Perché la gente dovrebbe venire a vedere il suo spettacolo?

‘La gente dovrebbe venire a vedere Emigranti Esprèss innanzitutto perché si ride molto, è uno spettacolo molto forte, usiamo la musica in maniera davvero libera passando da Mozart al rock contemporaneo senza soluzione di continuità. Però come ho detto è un’occasione per riflettere su chi siamo stati e chi siamo, perché anche molti ragazzi oggi, da parecchie parti d’Italia e soprattutto dal Sud, partono per andare a cercare migliori condizioni di vita all’estero, forse con qualifiche professionali e corsi di studi diversi, mentre un tempo erano le classi sociali più basse che partivano.

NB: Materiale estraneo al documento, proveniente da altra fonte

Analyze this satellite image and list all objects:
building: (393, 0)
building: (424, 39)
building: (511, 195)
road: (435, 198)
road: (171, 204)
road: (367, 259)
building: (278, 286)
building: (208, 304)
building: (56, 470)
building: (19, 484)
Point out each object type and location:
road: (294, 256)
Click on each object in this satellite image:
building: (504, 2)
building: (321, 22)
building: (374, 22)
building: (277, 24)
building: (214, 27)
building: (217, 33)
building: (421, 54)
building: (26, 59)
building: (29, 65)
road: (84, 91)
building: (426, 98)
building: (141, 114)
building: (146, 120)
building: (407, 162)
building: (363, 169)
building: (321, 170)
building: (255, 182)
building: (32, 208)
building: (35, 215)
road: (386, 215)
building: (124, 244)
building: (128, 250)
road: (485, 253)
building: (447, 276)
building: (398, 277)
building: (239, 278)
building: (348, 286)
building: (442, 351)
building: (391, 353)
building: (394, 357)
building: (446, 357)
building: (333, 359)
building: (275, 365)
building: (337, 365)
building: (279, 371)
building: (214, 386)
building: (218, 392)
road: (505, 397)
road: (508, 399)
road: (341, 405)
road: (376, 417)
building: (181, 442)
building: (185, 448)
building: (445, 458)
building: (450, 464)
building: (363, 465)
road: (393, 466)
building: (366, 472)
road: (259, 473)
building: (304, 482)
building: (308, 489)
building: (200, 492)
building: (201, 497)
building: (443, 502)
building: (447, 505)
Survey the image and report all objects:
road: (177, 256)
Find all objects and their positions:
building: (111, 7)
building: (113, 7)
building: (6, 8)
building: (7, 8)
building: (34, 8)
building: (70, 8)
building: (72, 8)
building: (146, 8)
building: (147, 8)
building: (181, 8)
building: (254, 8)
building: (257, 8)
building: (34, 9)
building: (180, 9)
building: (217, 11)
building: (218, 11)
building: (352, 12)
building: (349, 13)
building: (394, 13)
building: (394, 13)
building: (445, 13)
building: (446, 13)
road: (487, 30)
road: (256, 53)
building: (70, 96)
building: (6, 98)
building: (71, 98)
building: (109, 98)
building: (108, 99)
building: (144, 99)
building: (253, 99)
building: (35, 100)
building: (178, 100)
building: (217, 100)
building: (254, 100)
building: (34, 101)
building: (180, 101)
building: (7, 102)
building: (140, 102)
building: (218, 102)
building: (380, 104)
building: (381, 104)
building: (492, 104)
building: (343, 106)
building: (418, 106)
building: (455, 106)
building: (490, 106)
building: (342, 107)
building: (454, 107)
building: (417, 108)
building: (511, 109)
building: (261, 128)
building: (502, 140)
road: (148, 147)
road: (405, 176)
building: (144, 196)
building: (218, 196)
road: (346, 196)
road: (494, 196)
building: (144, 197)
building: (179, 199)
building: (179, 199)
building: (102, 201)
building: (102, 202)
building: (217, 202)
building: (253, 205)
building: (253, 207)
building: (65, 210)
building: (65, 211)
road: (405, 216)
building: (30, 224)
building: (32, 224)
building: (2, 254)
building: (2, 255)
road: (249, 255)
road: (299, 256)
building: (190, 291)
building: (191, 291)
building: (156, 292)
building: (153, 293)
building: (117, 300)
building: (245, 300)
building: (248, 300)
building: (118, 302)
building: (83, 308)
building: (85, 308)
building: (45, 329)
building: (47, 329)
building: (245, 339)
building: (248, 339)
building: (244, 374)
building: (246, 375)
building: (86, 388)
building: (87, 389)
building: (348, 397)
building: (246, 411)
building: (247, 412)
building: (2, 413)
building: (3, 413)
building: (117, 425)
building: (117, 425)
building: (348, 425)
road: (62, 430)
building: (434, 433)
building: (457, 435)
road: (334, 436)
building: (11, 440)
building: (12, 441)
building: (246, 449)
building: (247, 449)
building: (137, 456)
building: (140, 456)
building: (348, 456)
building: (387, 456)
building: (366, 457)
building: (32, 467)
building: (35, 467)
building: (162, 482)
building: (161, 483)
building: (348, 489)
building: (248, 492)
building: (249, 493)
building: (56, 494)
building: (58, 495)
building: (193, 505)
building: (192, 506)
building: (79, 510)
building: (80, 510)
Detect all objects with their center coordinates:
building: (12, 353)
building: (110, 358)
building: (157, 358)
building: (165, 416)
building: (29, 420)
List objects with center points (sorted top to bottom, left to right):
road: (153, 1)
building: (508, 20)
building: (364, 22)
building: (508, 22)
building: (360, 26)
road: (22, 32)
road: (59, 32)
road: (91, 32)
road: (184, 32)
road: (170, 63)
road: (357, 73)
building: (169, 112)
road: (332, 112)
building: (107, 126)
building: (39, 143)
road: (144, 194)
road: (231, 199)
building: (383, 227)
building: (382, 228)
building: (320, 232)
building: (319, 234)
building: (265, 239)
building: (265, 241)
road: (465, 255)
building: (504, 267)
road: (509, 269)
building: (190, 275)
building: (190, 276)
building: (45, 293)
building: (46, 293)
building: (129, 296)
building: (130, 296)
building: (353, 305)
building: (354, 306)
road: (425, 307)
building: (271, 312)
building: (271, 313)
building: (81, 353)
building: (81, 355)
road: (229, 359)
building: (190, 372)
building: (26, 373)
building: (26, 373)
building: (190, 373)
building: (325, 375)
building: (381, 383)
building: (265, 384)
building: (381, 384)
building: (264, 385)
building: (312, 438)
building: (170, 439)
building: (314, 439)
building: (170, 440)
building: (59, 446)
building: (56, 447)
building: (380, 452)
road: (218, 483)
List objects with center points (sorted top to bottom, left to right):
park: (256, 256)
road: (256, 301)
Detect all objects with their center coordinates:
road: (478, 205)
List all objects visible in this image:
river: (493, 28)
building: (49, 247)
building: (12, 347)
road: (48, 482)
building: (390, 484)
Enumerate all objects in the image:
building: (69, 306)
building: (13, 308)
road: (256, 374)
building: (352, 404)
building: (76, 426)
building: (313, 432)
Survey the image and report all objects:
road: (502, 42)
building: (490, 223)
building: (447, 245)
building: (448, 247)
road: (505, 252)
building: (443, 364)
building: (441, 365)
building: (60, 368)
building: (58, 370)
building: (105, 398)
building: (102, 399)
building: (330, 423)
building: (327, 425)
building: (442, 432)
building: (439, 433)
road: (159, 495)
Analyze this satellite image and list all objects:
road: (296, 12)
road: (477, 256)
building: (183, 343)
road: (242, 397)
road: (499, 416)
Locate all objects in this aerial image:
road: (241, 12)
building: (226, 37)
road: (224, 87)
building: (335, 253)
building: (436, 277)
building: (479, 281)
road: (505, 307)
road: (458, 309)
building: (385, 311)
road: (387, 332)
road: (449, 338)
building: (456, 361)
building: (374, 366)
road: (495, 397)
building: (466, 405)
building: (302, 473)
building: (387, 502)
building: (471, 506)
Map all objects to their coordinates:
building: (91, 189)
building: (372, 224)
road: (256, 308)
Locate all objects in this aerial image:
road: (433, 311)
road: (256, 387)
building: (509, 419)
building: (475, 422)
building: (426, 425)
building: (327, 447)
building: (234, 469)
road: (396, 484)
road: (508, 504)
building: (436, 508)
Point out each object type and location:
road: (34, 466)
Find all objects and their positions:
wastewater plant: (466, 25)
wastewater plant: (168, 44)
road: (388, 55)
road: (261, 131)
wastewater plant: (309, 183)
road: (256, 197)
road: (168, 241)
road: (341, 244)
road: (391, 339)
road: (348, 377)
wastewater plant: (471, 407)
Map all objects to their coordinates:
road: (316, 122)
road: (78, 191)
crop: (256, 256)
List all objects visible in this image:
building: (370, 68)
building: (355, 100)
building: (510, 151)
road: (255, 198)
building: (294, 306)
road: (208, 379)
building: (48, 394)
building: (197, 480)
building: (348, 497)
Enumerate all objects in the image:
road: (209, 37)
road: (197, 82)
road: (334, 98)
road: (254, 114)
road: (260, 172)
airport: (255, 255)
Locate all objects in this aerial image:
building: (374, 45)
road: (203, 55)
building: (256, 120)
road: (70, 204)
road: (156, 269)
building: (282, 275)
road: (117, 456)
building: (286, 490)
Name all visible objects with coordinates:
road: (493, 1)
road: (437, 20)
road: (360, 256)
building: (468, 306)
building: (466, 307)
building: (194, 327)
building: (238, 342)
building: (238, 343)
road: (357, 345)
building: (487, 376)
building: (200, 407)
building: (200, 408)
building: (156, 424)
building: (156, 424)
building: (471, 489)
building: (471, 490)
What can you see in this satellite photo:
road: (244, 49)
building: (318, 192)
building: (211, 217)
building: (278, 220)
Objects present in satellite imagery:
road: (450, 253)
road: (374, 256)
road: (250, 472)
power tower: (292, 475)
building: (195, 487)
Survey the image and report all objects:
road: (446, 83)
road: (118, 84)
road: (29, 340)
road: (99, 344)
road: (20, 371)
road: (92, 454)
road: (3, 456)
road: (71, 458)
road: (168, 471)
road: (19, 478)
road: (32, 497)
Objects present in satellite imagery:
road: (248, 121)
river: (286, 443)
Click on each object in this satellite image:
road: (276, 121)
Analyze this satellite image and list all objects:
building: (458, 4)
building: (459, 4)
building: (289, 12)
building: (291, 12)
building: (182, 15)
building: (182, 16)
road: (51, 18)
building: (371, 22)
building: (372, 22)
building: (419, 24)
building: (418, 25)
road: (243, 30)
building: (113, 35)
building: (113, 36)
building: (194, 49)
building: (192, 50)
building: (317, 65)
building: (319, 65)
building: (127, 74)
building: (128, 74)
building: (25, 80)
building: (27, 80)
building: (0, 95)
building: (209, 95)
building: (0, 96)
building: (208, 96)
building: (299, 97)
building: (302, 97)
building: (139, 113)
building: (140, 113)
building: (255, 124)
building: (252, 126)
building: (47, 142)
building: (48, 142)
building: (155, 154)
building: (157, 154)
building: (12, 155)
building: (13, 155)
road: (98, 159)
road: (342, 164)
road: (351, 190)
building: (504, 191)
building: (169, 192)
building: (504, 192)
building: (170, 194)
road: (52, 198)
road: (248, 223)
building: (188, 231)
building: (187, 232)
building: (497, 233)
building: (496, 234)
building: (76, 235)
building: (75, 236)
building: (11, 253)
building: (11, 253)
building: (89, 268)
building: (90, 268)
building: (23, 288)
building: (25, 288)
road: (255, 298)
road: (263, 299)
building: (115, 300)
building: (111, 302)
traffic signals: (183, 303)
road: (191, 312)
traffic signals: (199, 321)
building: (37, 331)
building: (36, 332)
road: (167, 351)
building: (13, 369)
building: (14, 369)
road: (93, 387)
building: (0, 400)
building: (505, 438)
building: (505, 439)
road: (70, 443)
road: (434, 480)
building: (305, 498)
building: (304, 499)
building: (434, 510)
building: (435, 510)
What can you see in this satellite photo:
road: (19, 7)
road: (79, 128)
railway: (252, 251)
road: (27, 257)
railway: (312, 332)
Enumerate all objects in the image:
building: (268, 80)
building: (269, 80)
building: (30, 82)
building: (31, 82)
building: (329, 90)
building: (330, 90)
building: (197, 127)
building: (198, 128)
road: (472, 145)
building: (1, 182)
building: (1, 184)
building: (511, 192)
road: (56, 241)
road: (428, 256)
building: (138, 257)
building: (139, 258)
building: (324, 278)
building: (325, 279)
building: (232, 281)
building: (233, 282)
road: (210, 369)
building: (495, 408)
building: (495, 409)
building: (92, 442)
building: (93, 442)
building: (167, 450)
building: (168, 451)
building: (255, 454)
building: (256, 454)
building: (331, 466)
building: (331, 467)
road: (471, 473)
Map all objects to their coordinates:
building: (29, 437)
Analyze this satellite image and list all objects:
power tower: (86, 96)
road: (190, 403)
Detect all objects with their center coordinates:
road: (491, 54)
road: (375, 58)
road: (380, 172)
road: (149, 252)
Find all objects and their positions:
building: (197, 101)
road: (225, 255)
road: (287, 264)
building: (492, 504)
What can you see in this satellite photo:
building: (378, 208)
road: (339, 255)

Ma la sostanza resta sempre la stessa: bisogna andare via dal nostro paese per cercare una condizione lavorativa degna di questo nome e quindi forse è un’occasione per pensarci un po’ su».

Ha in mente altri progetti?

«Proprio in questi giorni abbiamo reso pubblico il mio prossimo progetto che durerà tre anni, si chiamerà “In nome del padre, della madre, dei figli”. Mi concentrerò su questa triade familiare e ogni anno dedicherò uno spettacolo diverso a una delle tre figure, cominciando dal padre. La cosa che mi fa molto piacere è che questo progetto sarà accompagnato da un grandissimo della psicoanalisi italiana, uno studioso che ho imparato a conoscere anche grazie ai suoi libri, Massimo Recalcati. Il che mi garantisce di avere un supporto scientifico anche nelle cose che scriverò e che metterò in scena, per evitare di dire banalità.
Come ho detto, sono ormai 27 anni che faccio teatro e 20 con il mio nome riconoscibile. Per cui, sì, penso che mi troverete sempre a teatro finché la sorte me lo concede. Ma è anche vero che stiamo lavorando al mio primo film, quindi spero presto mi troverete anche al cinema».